WORK ITEM
Gather every line in the records that contains the string "Resident". Case counts.

[Records from a data source]

________________________________________

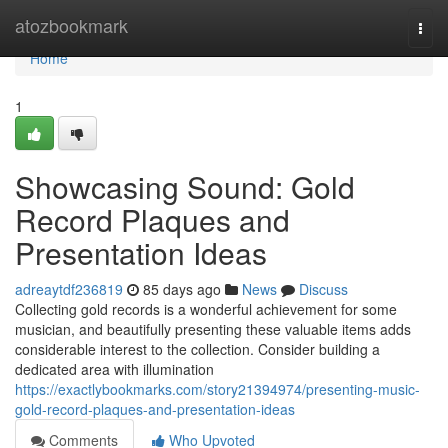
Home
atozbookmark
Togg
navi
Home
1
Showcasing Sound: Gold
Record Plaques and
Presentation Ideas
adreaytdf236819
85 days ago
News
Discuss
Collecting gold records is a wonderful achievement for some
musician, and beautifully presenting these valuable items adds
considerable interest to the collection. Consider building a
dedicated area with illumination
https://exactlybookmarks.com/story21394974/presenting-music-
gold-record-plaques-and-presentation-ideas
Comments
Who Upvoted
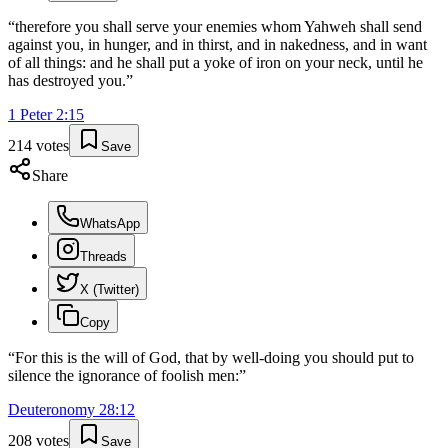
“
therefore you shall serve your enemies whom Yahweh shall send
against you, in hunger, and in thirst, and in nakedness, and in want
of all things: and he shall put a yoke of iron on your neck, until he
has destroyed you.
”
1 Peter
2
:
15
214
votes
Save
Share
WhatsApp
Threads
X (Twitter)
Copy
“
For this is the will of God, that by well-doing you should put to
silence the ignorance of foolish men:
”
Deuteronomy
28
:
12
208
votes
Save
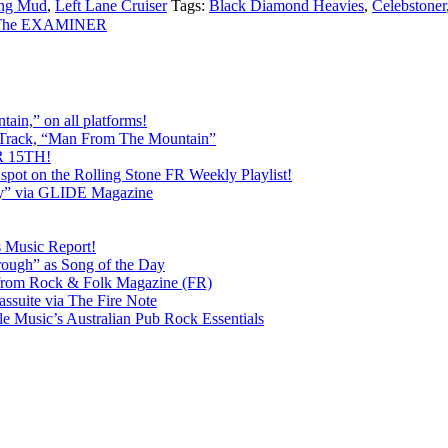
ng Mud
,
Left Lane Cruiser
Tags:
Black Diamond Heavies
,
Celebstoner
a The EXAMINER
ain,” on all platforms!
 Track, “Man From The Mountain”
 15TH!
pot on the Rolling Stone FR Weekly Playlist!
y” via GLIDE Magazine
s Music Report!
ough” as Song of the Day
rom Rock & Folk Magazine (FR)
ssuite via The Fire Note
Music’s Australian Pub Rock Essentials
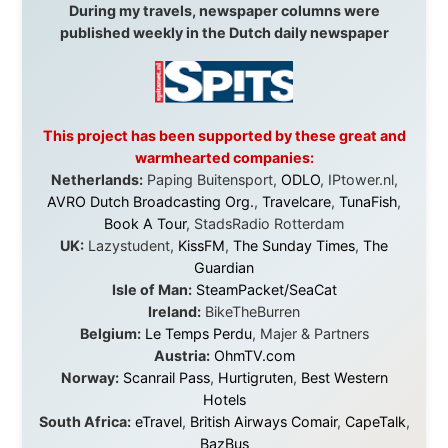
didn't just sponsor a trip. You made possible something
that showed thousands of people that generosity still
exists, that strangers can become friends, and that the
world is smaller and kinder than we sometimes dare to
believe.
About this Website
•
Daily Reports Archive
•
Media About
Legal Disclaimer
•
Privacy Statement
Ramon Stoppelenburg acknowledges the Indigenous peoples and
Traditional Owners of the lands
and waters travelled through during this journey. He pays his
respects to Elders past and
present, and recognises their continuing connection to land,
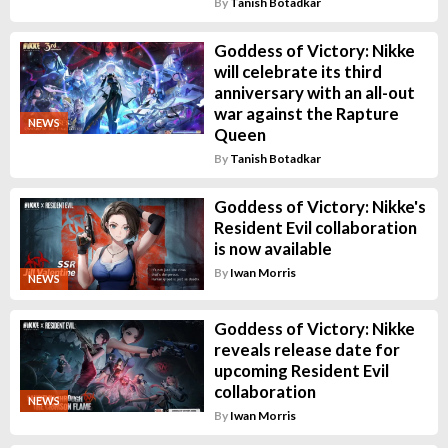
By
Tanish Botadkar
Goddess of Victory: Nikke
will celebrate its third
anniversary with an all-out
war against the Rapture
NEWS
Queen
By
Tanish Botadkar
Goddess of Victory: Nikke's
Resident Evil collaboration
is now available
By
Iwan Morris
NEWS
Goddess of Victory: Nikke
reveals release date for
upcoming Resident Evil
collaboration
NEWS
By
Iwan Morris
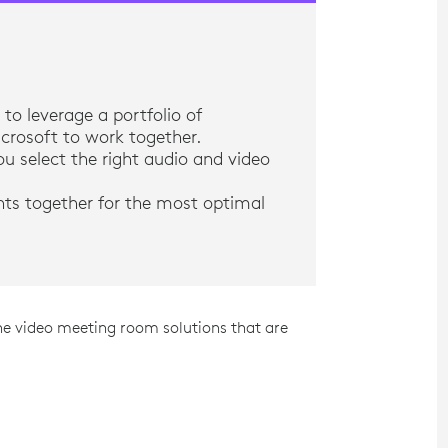
to leverage a portfolio of
crosoft to work together.
u select the right audio and video
nts together for the most optimal
he video meeting room solutions that are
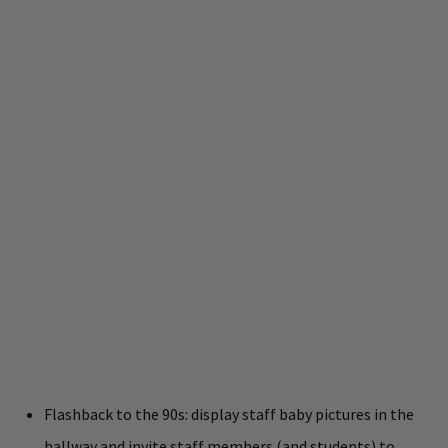
Flashback to the 90s: display staff baby pictures in the
hallway and invite staff members (and students) to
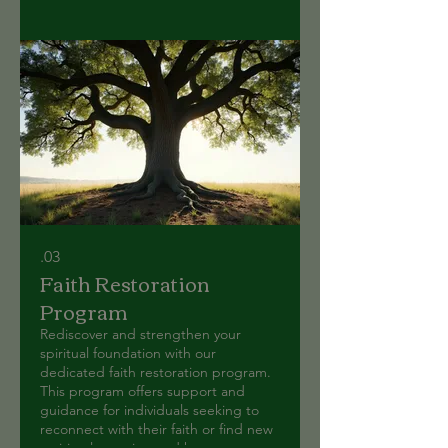
03.
Faith Restoration
Program
Rediscover and strengthen your
spiritual foundation with our
dedicated faith restoration program.
This program offers support and
guidance for individuals seeking to
reconnect with their faith or find new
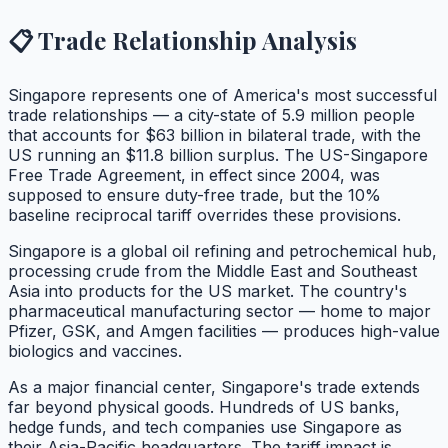
📋 Trade Relationship Analysis
Singapore represents one of America's most successful
trade relationships — a city-state of 5.9 million people
that accounts for $63 billion in bilateral trade, with the
US running an $11.8 billion surplus. The US-Singapore
Free Trade Agreement, in effect since 2004, was
supposed to ensure duty-free trade, but the 10%
baseline reciprocal tariff overrides these provisions.
Singapore is a global oil refining and petrochemical hub,
processing crude from the Middle East and Southeast
Asia into products for the US market. The country's
pharmaceutical manufacturing sector — home to major
Pfizer, GSK, and Amgen facilities — produces high-value
biologics and vaccines.
As a major financial center, Singapore's trade extends
far beyond physical goods. Hundreds of US banks,
hedge funds, and tech companies use Singapore as
their Asia-Pacific headquarters. The tariff impact is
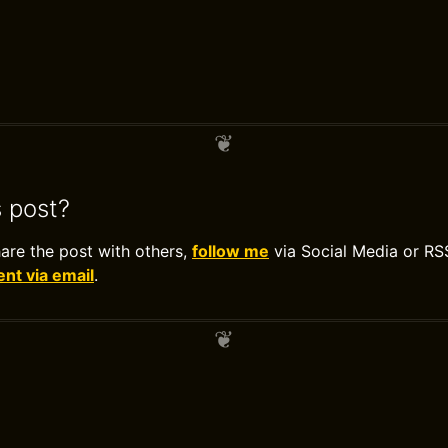
s post?
hare the post with others,
follow me
via Social Media or RS
t via email
.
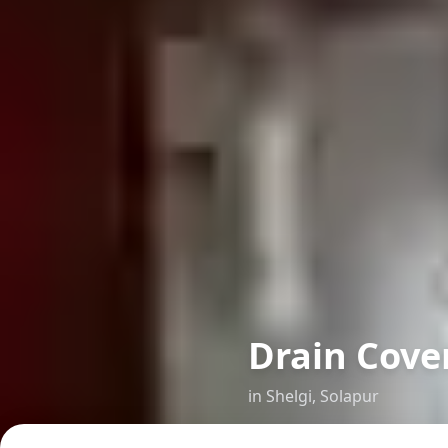
Drain Cover
in
Shelgi
,
Solapur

________________________________________

RESPONSE AREA
Resident Evil collaboration
upcoming Resident Evil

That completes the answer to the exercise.